*Dataset entries:*
-------------------------

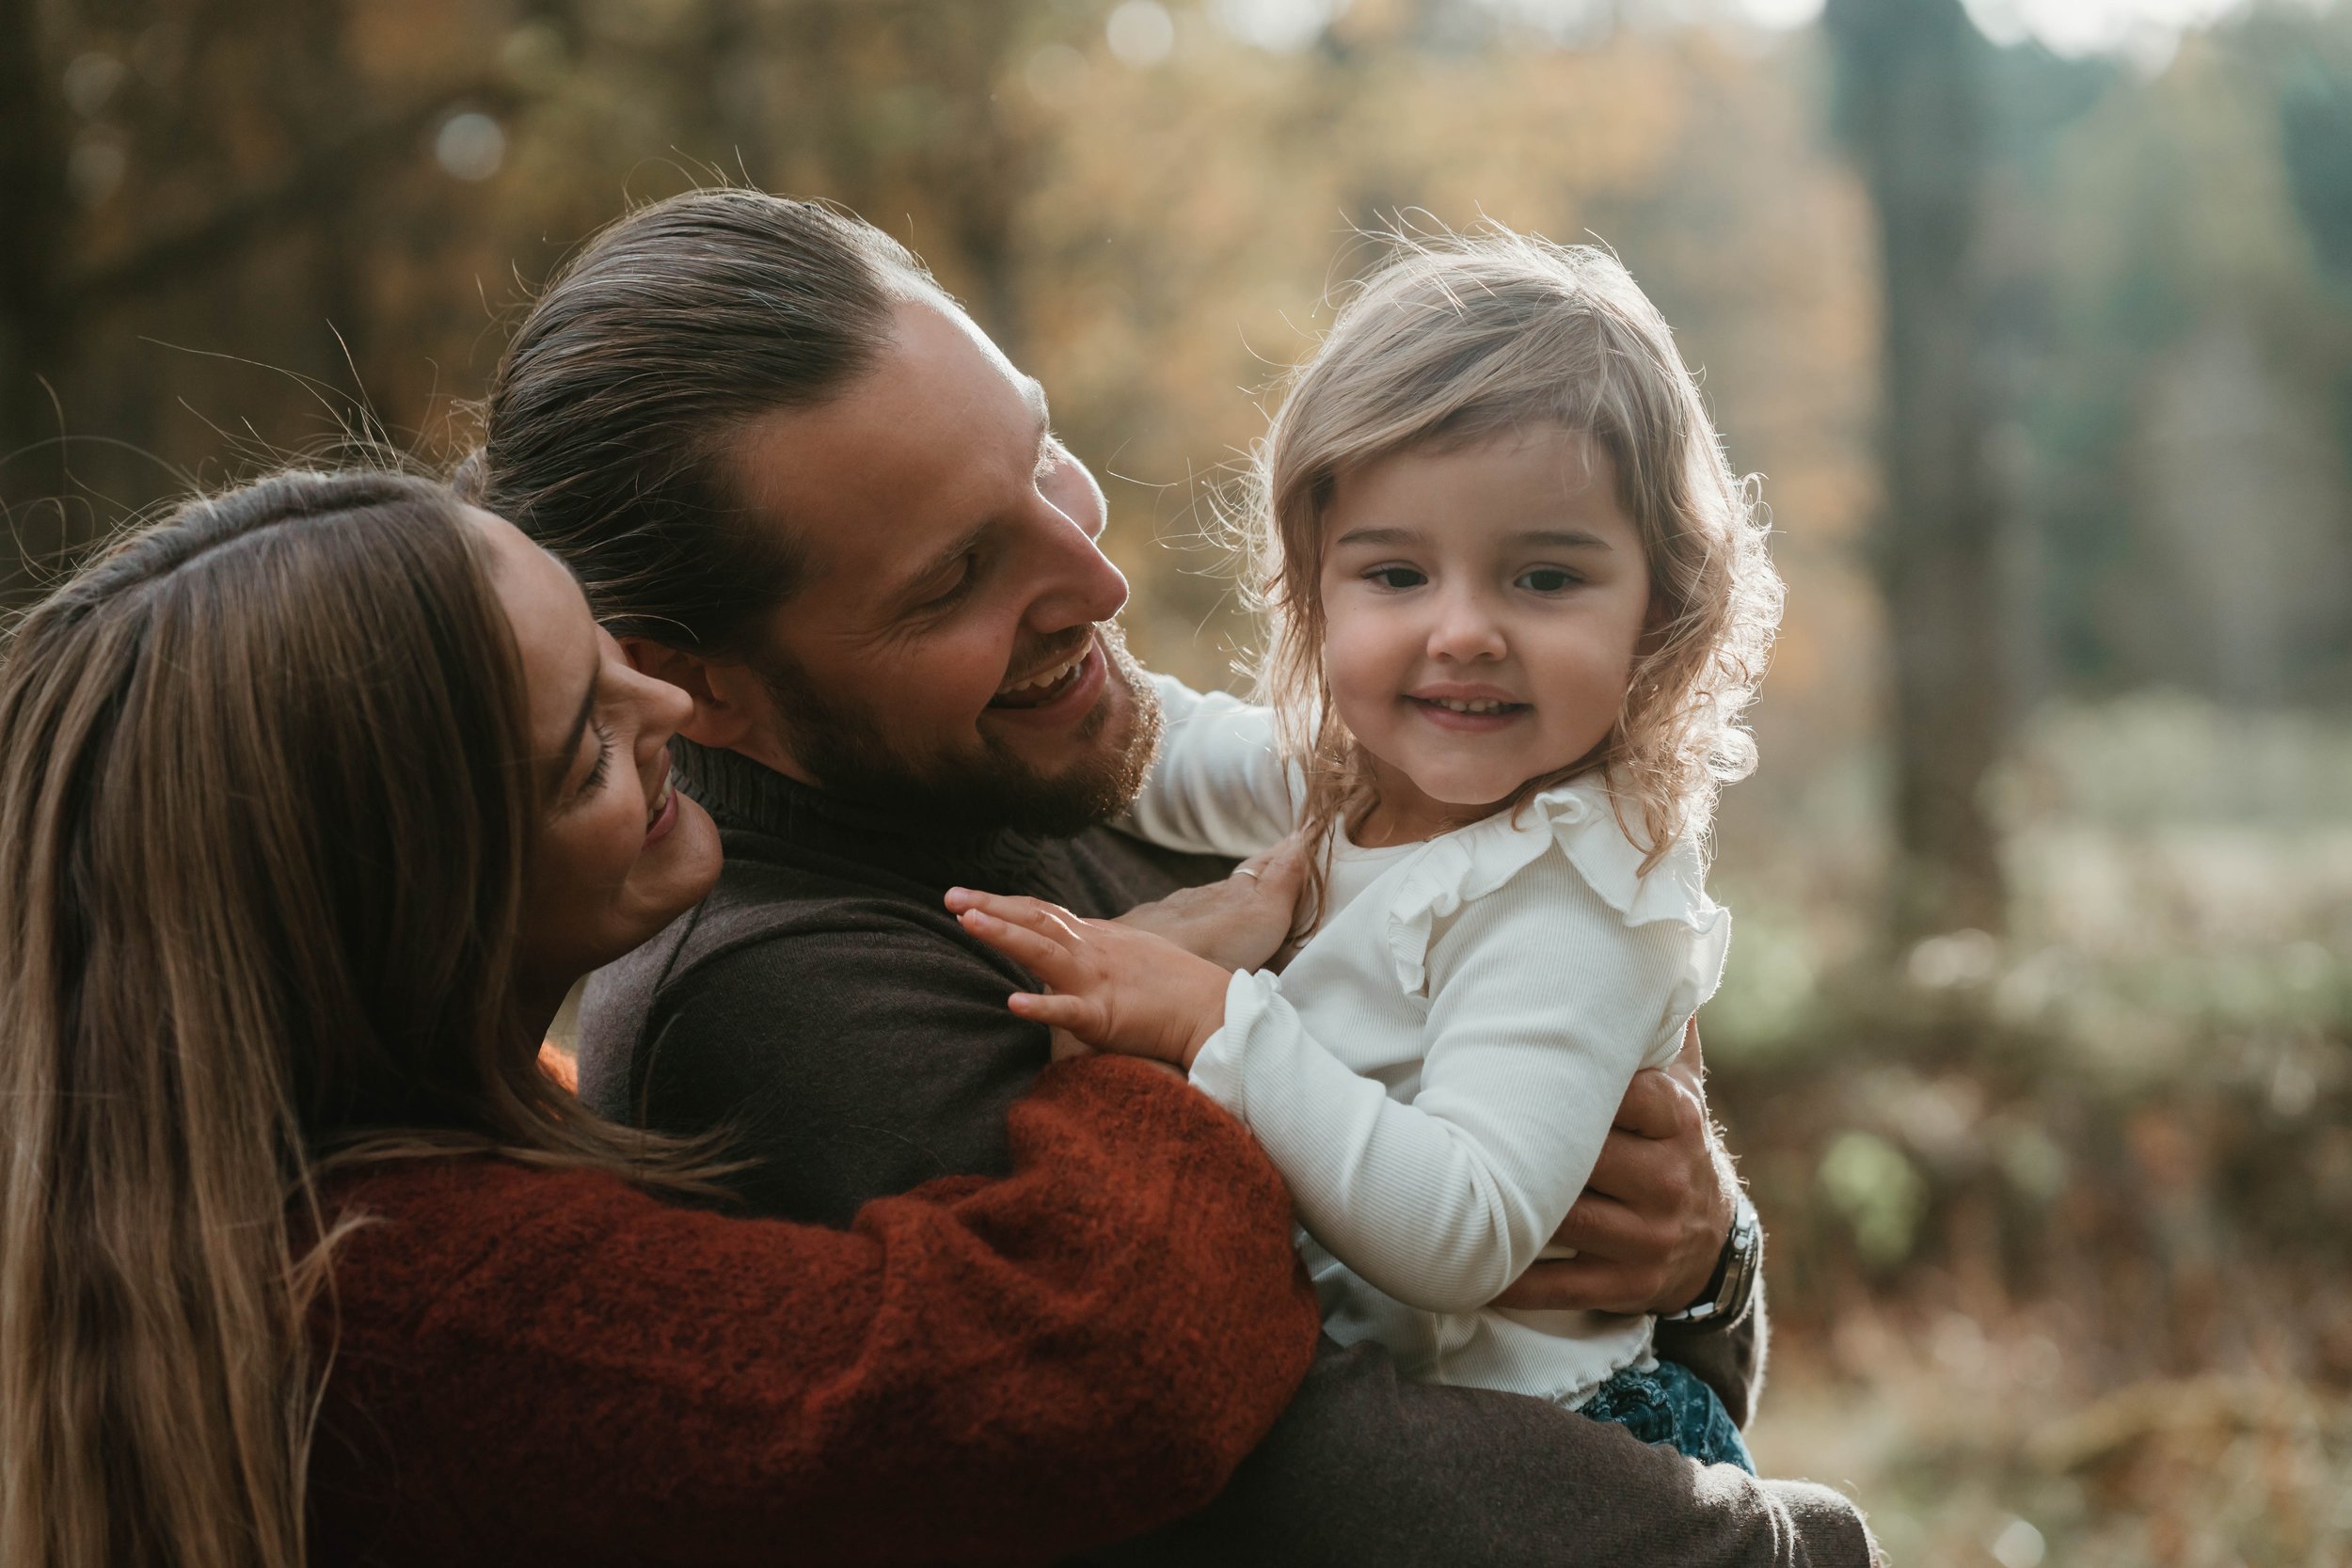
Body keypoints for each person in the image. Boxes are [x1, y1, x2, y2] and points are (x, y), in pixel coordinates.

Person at [482, 189, 1879, 1564]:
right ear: (692, 682)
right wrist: (1795, 1549)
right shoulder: (788, 1000)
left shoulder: (1054, 765)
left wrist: (1711, 1259)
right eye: (958, 572)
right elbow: (1295, 1470)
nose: (1096, 578)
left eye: (1039, 457)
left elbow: (1548, 1221)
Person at [0, 469, 1323, 1568]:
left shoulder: (324, 1210)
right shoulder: (410, 1304)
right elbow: (1096, 1377)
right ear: (405, 906)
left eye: (608, 654)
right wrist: (1137, 1027)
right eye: (585, 748)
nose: (674, 710)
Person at [950, 229, 1781, 1472]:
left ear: (1659, 613)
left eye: (1545, 579)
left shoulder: (1574, 887)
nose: (1463, 633)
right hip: (1416, 1424)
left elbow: (1465, 1229)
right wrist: (1022, 673)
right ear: (1315, 589)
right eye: (1395, 573)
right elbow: (1153, 756)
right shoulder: (1351, 765)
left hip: (1563, 1450)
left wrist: (1215, 1022)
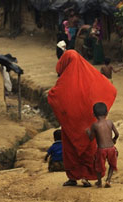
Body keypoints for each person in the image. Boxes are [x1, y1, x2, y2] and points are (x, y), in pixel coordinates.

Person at [48, 50, 117, 187]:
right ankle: (87, 177)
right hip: (88, 125)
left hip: (71, 126)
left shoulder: (64, 81)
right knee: (88, 152)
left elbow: (53, 97)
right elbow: (110, 89)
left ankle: (73, 178)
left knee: (71, 152)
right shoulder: (90, 76)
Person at [86, 102, 119, 188]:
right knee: (112, 164)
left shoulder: (95, 125)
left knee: (99, 166)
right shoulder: (110, 122)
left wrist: (87, 131)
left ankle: (99, 182)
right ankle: (108, 180)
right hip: (111, 148)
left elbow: (91, 138)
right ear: (107, 113)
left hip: (101, 149)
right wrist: (114, 139)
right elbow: (117, 133)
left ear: (94, 114)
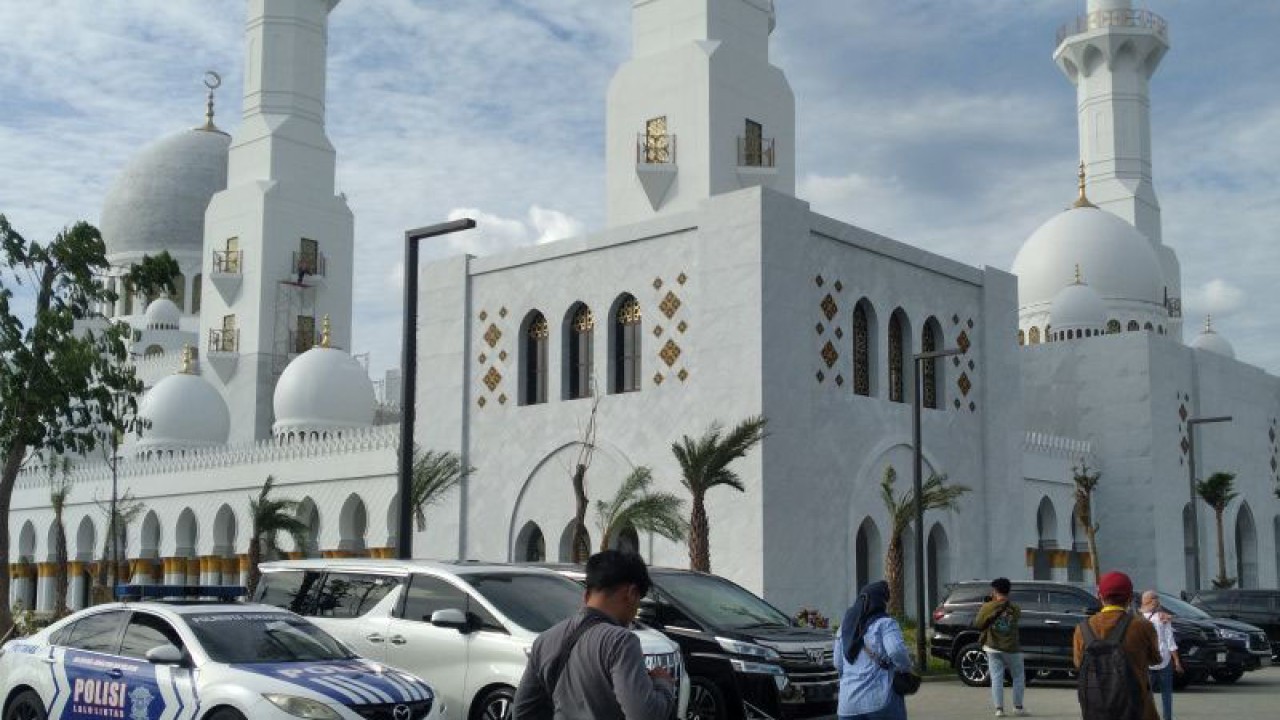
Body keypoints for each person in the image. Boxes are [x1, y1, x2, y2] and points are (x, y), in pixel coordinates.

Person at [512, 550, 677, 720]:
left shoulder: (545, 640)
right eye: (638, 602)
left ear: (587, 594)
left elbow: (523, 712)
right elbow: (644, 715)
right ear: (632, 593)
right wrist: (662, 683)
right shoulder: (621, 641)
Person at [1072, 571, 1160, 720]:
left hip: (1097, 710)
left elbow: (1078, 663)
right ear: (1130, 598)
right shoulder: (1142, 626)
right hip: (1138, 710)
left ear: (1100, 596)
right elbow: (1155, 659)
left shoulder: (1082, 629)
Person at [833, 580, 912, 720]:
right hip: (880, 701)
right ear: (880, 602)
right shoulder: (885, 623)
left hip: (848, 705)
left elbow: (837, 663)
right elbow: (896, 651)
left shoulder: (844, 628)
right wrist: (905, 667)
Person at [975, 578, 1026, 717]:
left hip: (992, 647)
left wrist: (987, 605)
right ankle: (1018, 707)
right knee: (1018, 676)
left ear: (994, 591)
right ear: (1008, 591)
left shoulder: (987, 607)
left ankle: (999, 709)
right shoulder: (1015, 608)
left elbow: (978, 624)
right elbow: (1015, 620)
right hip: (1012, 648)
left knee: (996, 678)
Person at [1140, 591, 1182, 720]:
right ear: (1149, 601)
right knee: (1166, 693)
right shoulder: (1162, 617)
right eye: (1155, 598)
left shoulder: (1138, 618)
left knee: (1147, 694)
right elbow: (1170, 641)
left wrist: (1176, 661)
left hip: (1150, 661)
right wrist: (1176, 661)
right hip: (1161, 660)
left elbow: (1170, 640)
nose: (1157, 601)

-------------------------

*Task objective:* Output only the lines above from the line that holds "right ear: (692, 682)" through the line that holds "right wrist: (114, 139)", both ends included, and exclude pictures.

*Answer to the problem:*
right ear: (692, 682)
right wrist: (1795, 1549)
right shoulder: (788, 1000)
left shoulder: (1054, 765)
left wrist: (1711, 1259)
right eye: (958, 572)
right elbow: (1295, 1470)
nose: (1096, 578)
left eye: (1039, 457)
left elbow: (1548, 1221)
Person at [0, 469, 1323, 1568]:
left shoulder: (324, 1210)
right shoulder: (410, 1304)
right elbow: (1096, 1377)
right ear: (405, 906)
left eye: (608, 654)
right wrist: (1137, 1027)
right eye: (585, 748)
nose: (674, 710)
Person at [950, 229, 1781, 1472]:
left ear: (1659, 613)
left eye: (1545, 579)
left shoulder: (1574, 887)
nose: (1463, 633)
right hip: (1416, 1424)
left elbow: (1465, 1229)
right wrist: (1022, 673)
right ear: (1315, 589)
right eye: (1395, 573)
right elbow: (1153, 756)
right shoulder: (1351, 765)
left hip: (1563, 1450)
left wrist: (1215, 1022)
Body keypoints for each person in the image. Boxes are [x1, y1, x2, y2] and points are (x, y), in pixel coordinates.

Person at [48, 50, 117, 187]:
right ankle: (87, 177)
right hip: (88, 125)
left hip: (71, 126)
left shoulder: (64, 81)
right knee: (88, 152)
left elbow: (53, 97)
right elbow: (110, 89)
left ankle: (73, 178)
left knee: (71, 152)
right shoulder: (90, 76)
Person at [86, 102, 119, 188]:
right knee: (112, 164)
left shoulder: (95, 125)
left knee: (99, 166)
right shoulder: (110, 122)
left wrist: (87, 131)
left ankle: (99, 182)
right ankle: (108, 180)
right hip: (111, 148)
left elbow: (91, 138)
right ear: (107, 113)
left hip: (101, 149)
right wrist: (114, 139)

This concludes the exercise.